伊人在雪
风,撩起一层雪,冷气刮在脸上,你依旧没有回来.我不知道你没有回来,因为雪,还是因为那只冻死了的白鸽还没有被掩埋呢.
仿佛是几个月的时间.是的,几个月,在人的生命时限里,真的不算太长,但对我来说,却已经是一次嬗变的心灵之旅.
其实,我俩的情感真的很好.结婚这么多年,也没有红过一次脸.我们生活的都很清淡,容易知足.可偏偏不知就怎么了,我仿佛是掉进幽谷一般,游离一个晚上,没有回家.而就是这个我不归的夜晚,竟让你一夜没睡,坐在沙发上牵念到天亮.天亮我也没有回来.而到我晚上下班回来,却不见你的人影.真的,我很惶恐.我在客厅里紧张的团团转,不知所措.不过没多久,你就回来了.见到我,你竟比我还激动,激动的扑在我怀里,抽泣不已.其实你只是出去买点饭菜.
"昨天你电话里说,晚饭不回来吃,是因为一个朋友过生日请客,怎么一夜也没有回来啊."你的声音里没有一丝的埋怨,依旧是那么温柔可亲.
"哦,我酒多了,连自己在哪都迷糊不清."我一边说一边轻轻给你抹去两腮的泪痕.
这已经是半个月前的事了.我以为只是我们情感生活中小小的误会.因为几天后,我们就都忘的一干二净,我们依旧相敬如宾,过着清淡的生活,幽默风趣的笑语天天在庭院里飞舞.忽然有一天,你接了我的手机,你还没来得及问是谁,就听对方说了句:"喂,是林哥吗.你怎么一夜过了,就跟空气一样给蒸发掉呢.阿妹好想你哟."当时你一下子就闷了,只对对方说了句:"你打错了."就不再言语.几个月来就没再和我言语一句话.那天我休息,还亲自下厨,做了好多的一桌菜.因为那天是我们儿子的生日.
那是初秋的一个黄昏,我下班回来就看见你从白鸽的左腿上解下一张并没有写几个字的信纸.我也不甚奇怪,就这么进了屋.我也知道那只可爱的白鸽,对你是何等的重要.自从你接了那个女人的电话,从此不再和我言语后,你的话语仿佛都说给那只白鸽.几个月来,我们家的庭院,已经没有一丝的欢声笑语,连儿子都懂事似的也没再皮闹一回.而你的神态依旧是那么清淡,你下厨的动作也依旧的那么的娴熟而真挚.
我真的害怕有一天就这么失去你.你依旧没有回来,我真的有点冷了,站在庭院这么久.我进屋想披件外套,不想就这么先看见你的外套也挂在那里.这么一个寒气逼人的日子,你去了那么久,能不冷吗?我还能想些什么呢?我一时竟忘了自己的外套,拎起你的外套,和我一直放在怀里几个月来,你与白鸽所有的托付之言一并带上,去找你.
满街都是雪,你捧着只冻死的白鸽,能去哪呢?不过我一定会感觉到你在哪,一定会.我毫不犹豫去了金丝竹林.那是我们相识的地方,以前是馄饨街.我们因为一起对一位苏北老汉的馄饨赞不绝口而相见如故,才一直相伴至今.

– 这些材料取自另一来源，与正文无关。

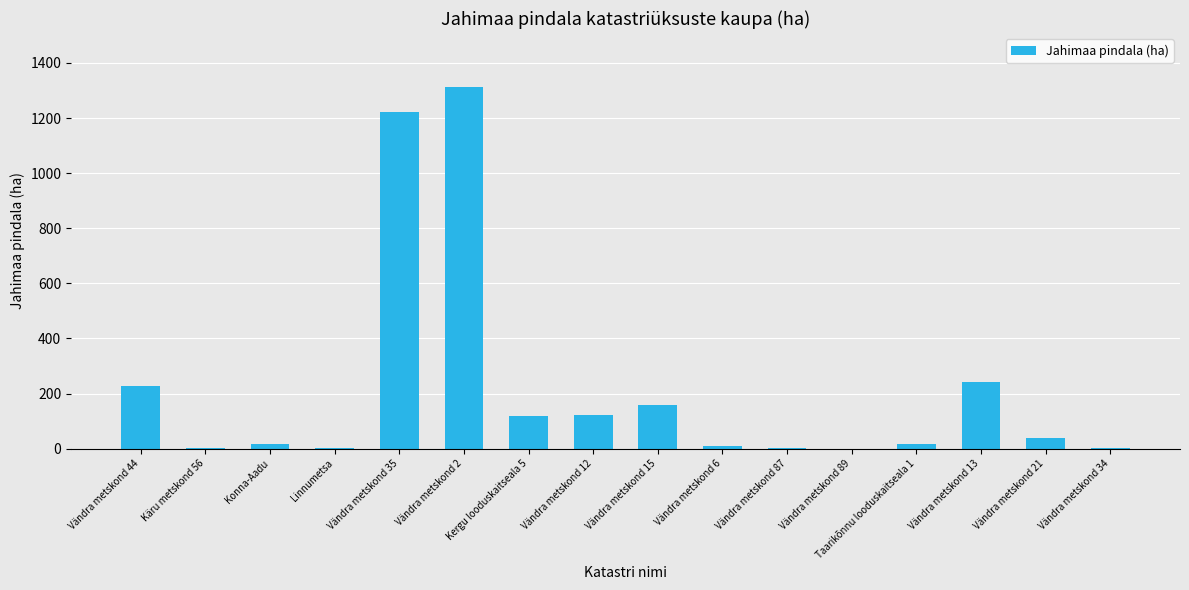

Count the number of values greater than 40.

8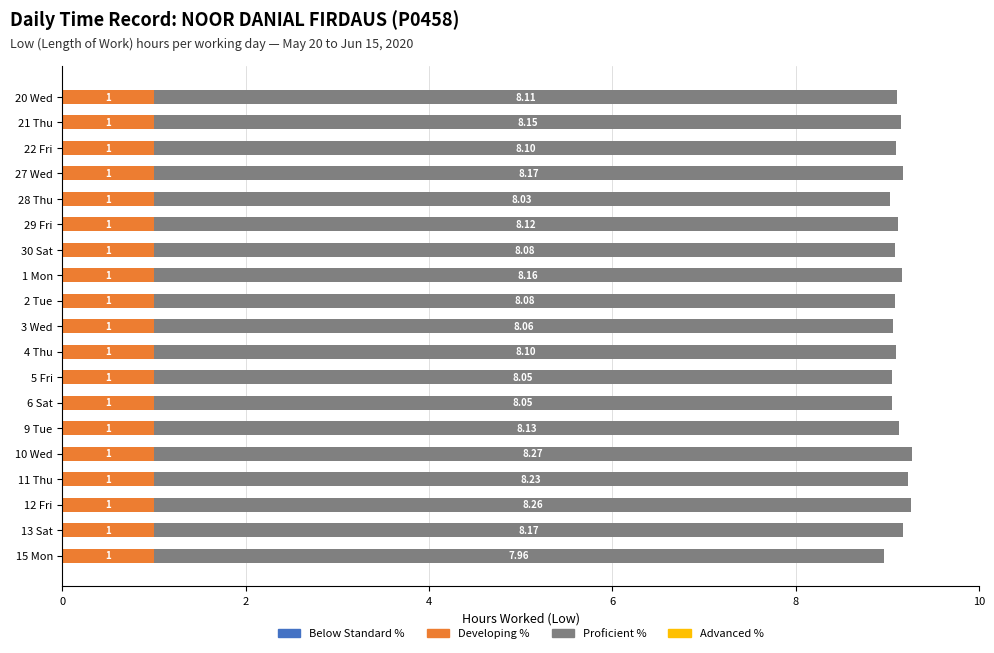

What is the average value of the Developing % series?

1.0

远远的,远远的我就看见你.你蹲在那竹林边上,寸着白雪,和竹林的淡黄色,好一幅宁静而淡泊的风景图.在你的脚边,好象早就垄起一座雪坟.我知道那是谁的坟.但我害怕,那会不会就是座葬送我们情感的坟呢.远远的看着你身心颤动的样子,在雪地里,如一尊浮动的雕塑,色彩鲜明.
走到你的面前,我把一个鼓鼓囊囊的大号信封塞给你:"阿雨,这是这几个月来你对白鸽所说的一切话语,给你.我真的不想你离开."
你猛一下子站起来,用一种特定的眼神注视我,无声无语,泪水却渐渐模糊你的视线.
":阿雨,是我的错.我不该对你撒谎.我希望你能原谅这仅有的一次.白鸽是死了,但我真想我们的距离能近些."你轻轻靠在我的肩上,哭声只在喉咙里起伏不定.我听到的只是一份感动.我把外套披在你的肩上.
"我们回家吧!"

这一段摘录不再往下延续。